Witness says cops fired at caregiver and autistic man even though he told them they were unarmed
Caregiver Charles Kinsey, left, just moments before being shot by police (Screen cap).

A witness to the North Miami police shooting of unarmed black caregiver, Charles Kinsey, said he tried to warn officers that Kinsey and his patient were unarmed.


In an interview with the Associated Press on Friday, Thomas Matthews, a retired African-American flower shop owner and longtime North Miami resident, said that using binoculars while sitting outside near the intersection where the shooting occurred, he noticed that Kinsey's patient, an autistic man, was holding a toy truck. Matthews claimed he tried to tell a cop who was doing crowd control, but she told him to back away.

Soon after, AP notes, North Miami cops fired three shots, and Kinsey, who was trying to persuade his autistic patient to come back with him to the mental health facility where the therapist worked, was wounded in the leg. A video of the lead-up to the shooting has drawn national attention in the days that have followed.
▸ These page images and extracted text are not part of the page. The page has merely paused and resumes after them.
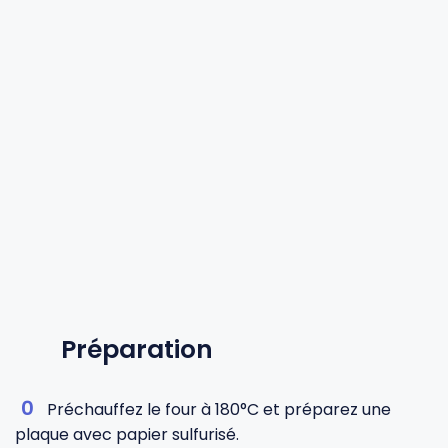
Préparation
Préchauffez le four à 180°C et préparez une
plaque avec papier sulfurisé.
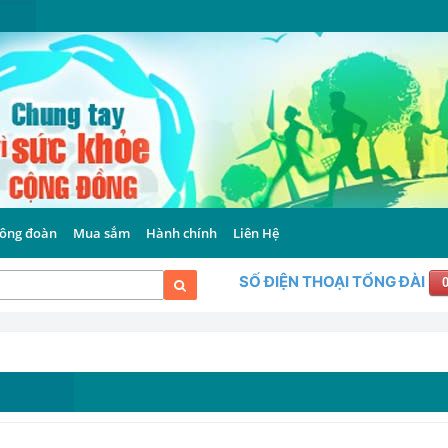
ông đoàn
Mua sắm
Hành chính
Liên Hệ
SỐ ĐIỆN THOẠI TỔNG ĐÀI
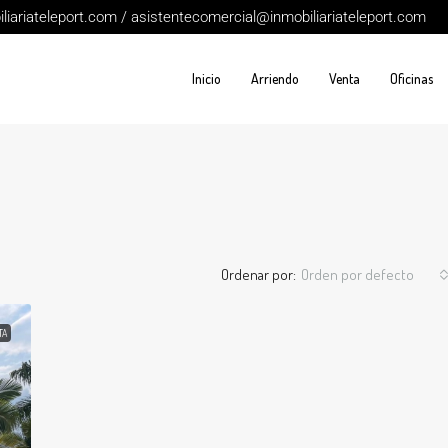
iariateleport.com / asistentecomercial@inmobiliariateleport.com
Inicio
Arriendo
Venta
Oficinas
Ordenar por:
Orden por defecto
TA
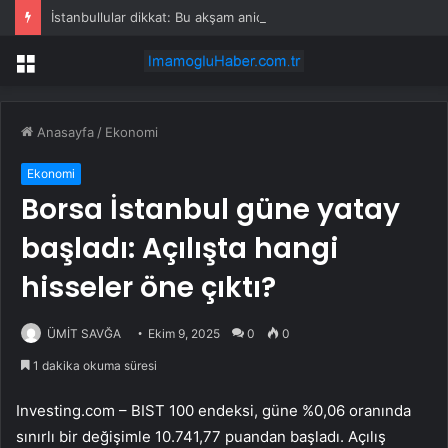
İstanbullular dikkat: Bu akşam aniden bastırabilir!
Menü
Anasayfa
/
Ekonomi
Ekonomi
Borsa İstanbul güne yatay
başladı: Açılışta hangi
hisseler öne çıktı?
ÜMİT SAVĞA
Ekim 9, 2025
0
0
1 dakika okuma süresi
Investing.com –
BIST 100
endeksi, güne %0,06 oranında
sınırlı bir değişimle 10.741,77 puandan başladı. Açılış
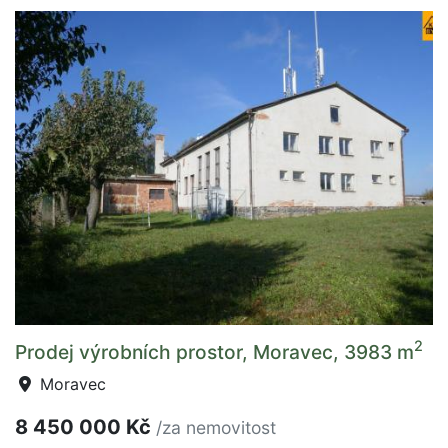
2
Prodej výrobních prostor, Moravec, 3983 m
Moravec
8 450 000 Kč
/za nemovitost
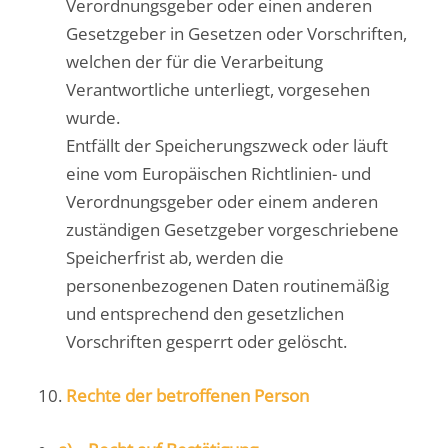
Verordnungsgeber oder einen anderen
Gesetzgeber in Gesetzen oder Vorschriften,
welchen der für die Verarbeitung
Verantwortliche unterliegt, vorgesehen
wurde.
Entfällt der Speicherungszweck oder läuft
eine vom Europäischen Richtlinien- und
Verordnungsgeber oder einem anderen
zuständigen Gesetzgeber vorgeschriebene
Speicherfrist ab, werden die
personenbezogenen Daten routinemäßig
und entsprechend den gesetzlichen
Vorschriften gesperrt oder gelöscht.
Rechte der betroffenen Person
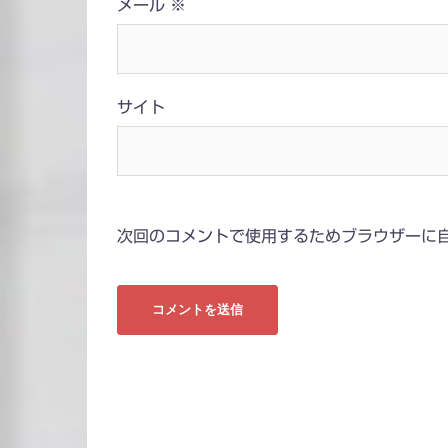
メール
※
サイト
次回のコメントで使用するためブラウザーに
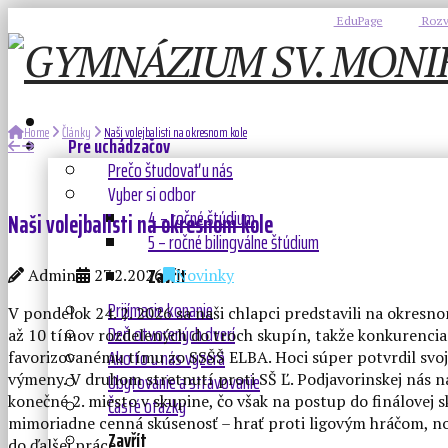
EduPage
Rozv
Home
Články
Naši volejbalisti na okresnom kole
Pre uchádzačov
Prečo študovať u nás
Vyber si odbor
4 – ročné štúdium
Naši volejbalisti na okresnom kole
5 – ročné bilingválne štúdium
Zavřít
Admin
27.2.2026
Novinky
Prijímacie konanie
V pondelok 24. 2. 2026 sa naši chlapci predstavili na okresno
Deň otvorených dverí
až 10 tímov rozdelených do troch skupín, takže konkurencia b
Ako to u nás vyzerá
favorizovanému tímu zo SSŠŠ ELBA. Hoci súper potvrdil svoju 
Ubytovanie a stravovanie
výmeny. V druhom stretnutí proti SŠ Ľ. Podjavorinskej nás na
Časté otázky
konečné 2. miesto v skupine, čo však na postup do finálovej s
mimoriadne cenná skúsenosť – hrať proti ligovým hráčom, no 
Zavřít
do ďalšej práce.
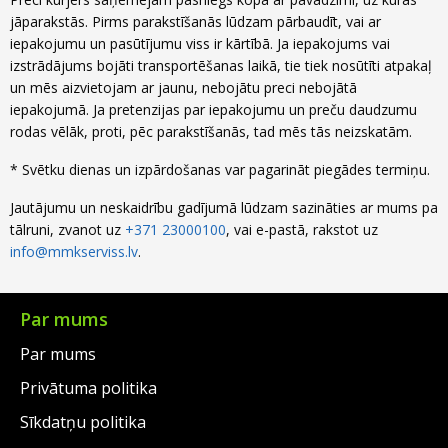
jāparakstās. Pirms parakstīšanās lūdzam pārbaudīt, vai ar
iepakojumu un pasūtījumu viss ir kārtībā. Ja iepakojums vai
izstrādājums bojāti transportēšanas laikā, tie tiek nosūtīti atpakaļ
un mēs aizvietojam ar jaunu, nebojātu preci nebojātā
iepakojumā. Ja pretenzijas par iepakojumu un preču daudzumu
rodas vēlāk, proti, pēc parakstīšanās, tad mēs tās neizskatām.
* Svētku dienas un izpārdošanas var pagarināt piegādes termiņu.
Jautājumu un neskaidrību gadījumā lūdzam sazināties ar mums pa
tālruni, zvanot uz
+371 23000100
, vai e-pastā, rakstot uz
info@mmkserviss.lv
.
Par mums
Par mums
Privātuma politika
Sīkdatņu politika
"If she would have told the other officers, maybe they wouldn't have shot," Matthews told AP.  "But I guess with all the shootings that are going on, they are nervous and shook up."

AP reports that North Miami police's shooting of Kinsey comes in the aftermath of weeks of violence surrounding police officers and the citizens they are supposed to protect. In Baton Rouge on Sunday, three cops were shot dead, and two weeks ago, five officers were killed by a gunman at a Black Lives Matter protest in Dallas. The targeting of police officers is seen by many as a response to the recent police-related killings of two black men, Alton Sterling at a Baton Rouge convenience store and Philando Castile at a Minnesota traffic stop.

As Raw Story reported earlier Friday, John Rivera, the head of Miami-Dade’s Police Benevolent Association, the city's police union, said the officer who shot Kinsey was actually trying to shoot his autistic patient, in an attempt to protect the caregiver. Apparently, Rivera said, the officer thought the toy truck the patient was holding was actually a loaded gun.

Raw Story notes that Kinsey was complying with the police's orders to lie on the ground with his hands up, and was trying to get his patient to do the same. But the autistic man ignored Kinsey, and a SWAT officer fired three rifle rounds as he took cover behind a squad car, 50 yards away from the two men at the intersection.

According to the North Miami police, the SWAT officer fired his weapon after he heard over his radio that the autistic man was loading a gun. But as Raw Story writes, Kinsey repeatedly told the cops that neither he nor his patient were armed, begging them not to shoot. When the officer shot Kinsey, the caregiver asked him why, but the cop replied he didn't know.

“The officer told my client, ‘I don’t know’ — that was his words verbatim,” said Kinsey’s attorney, Hilton Napoleon. “Another officer asked, ‘Why did you shoot this guy?’ and the shooting officer said he didn’t know why he shot him.”

While Kinsey’s story was avoidable, the therapist was fortunate to survive his encounter with police. According to The Counted, a project of The Guardian that gathers data about police killings in the US, 599 people have been killed by cops so far this year. Of those, 40 were killed in Florida, and 12 of those killed in the Sunshine State were African-Americans.